Non violano le norme della concorrenza le tariffe professionali rese obbligatorie per legge sulla base di “motivi imperativi d’interesse generale”. La Corte di Giustizia Europea si è pronunciata su una vertenza promossa dai giudici della Spagna a proposito di tariffe contestate come “indebite ed eccessive” applicate dai procuratori legali spagnoli.
I giudici europei, rilevato che il ‘tariffario’ dei procuratori corrisponde ad una normativa di Stato, hanno escluso violazioni della normativa europea sulla concorrenza: è conforme al Diritto Ue la determinazione di tariffe fissate per legge- anche se statuite “senza possibilità di negoziazione tra le parti” (la legislazione interna non dà la possibilità al giudice nazionale di modificare l’importo in misura superiore al 12 per cento) come appunto nel caso dei procuratori legali della Spagna, la cui funzione è di rappresentare le parti nel procedimento e di cooperare efficacemente con gli organi giurisdizionali per agevolare il corretto svolgimento del procedimento.
Nella vertenza, che ha visto il Consiglio Generale dei Procuratori della Spagna al fianco dei professionisti, non escono compromesse nemmeno le norme fissate dalla Direttiva Servizi secondo la quale vi sono “motivi imperativi d’interesse generale” che giustificano l’adozione di misure regolatorie della prestazione professionale come appunto la definizione di tariffe vincolanti stabilite con Legge dello Stato.
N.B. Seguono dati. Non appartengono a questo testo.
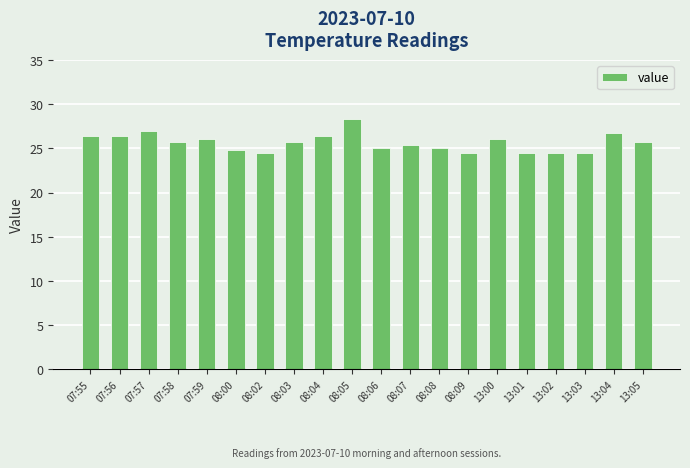

Is it true that the value at 13:04 is 45.5?

False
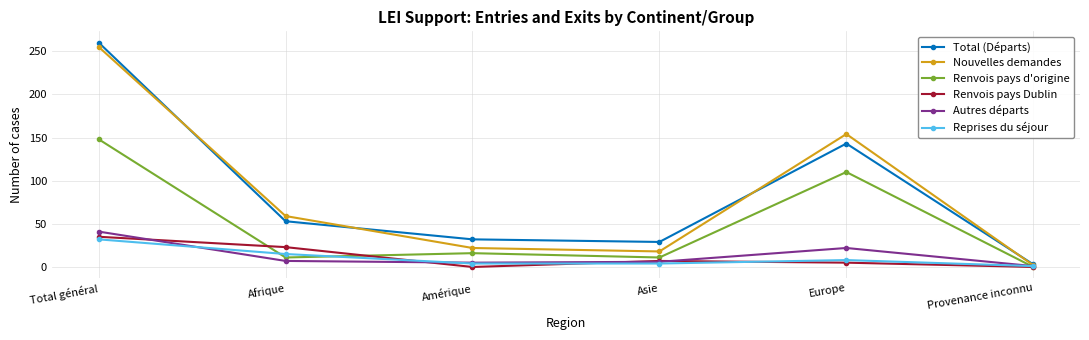

What position from the left is Asie?

4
Fra i motivi riconosciuti dal diritto Europeo e dalla Corte di Giustizia come “motivi imperativi di interesse generale” figurano: l’ordine pubblico, la sicurezza pubblica, l’incolumità pubblica, la sanità pubblica, il mantenimento dell’equilibrio finanziario del sistema di sicurezza sociale, la tutela dei consumatori, dei destinatari di servizi e dei lavoratori, l’equità delle transazioni commerciali, la lotta alla frode, la tutela dell’ambiente, incluso l’ambiente urbano, la salute degli animali, la proprietà intellettuale, la conservazione del patrimonio nazionale storico ed artistico, gli obiettivi di politica sociale e di politica culturale”.
All’interno di questo perimentro, gli Stati membri verificano se le tariffe obbligatorie (minime e/o massime) che il prestatore deve rispettare siano “tali da garantire la realizzazione dell’obiettivo perseguito”, senza andare “al di là di quanto è necessario per raggiungere tale obiettivo”. Ma quando sussistano questi requisiti, la fissazione di tariffe obbligatorie per la Corte UE non è considerabile come discriminatoria.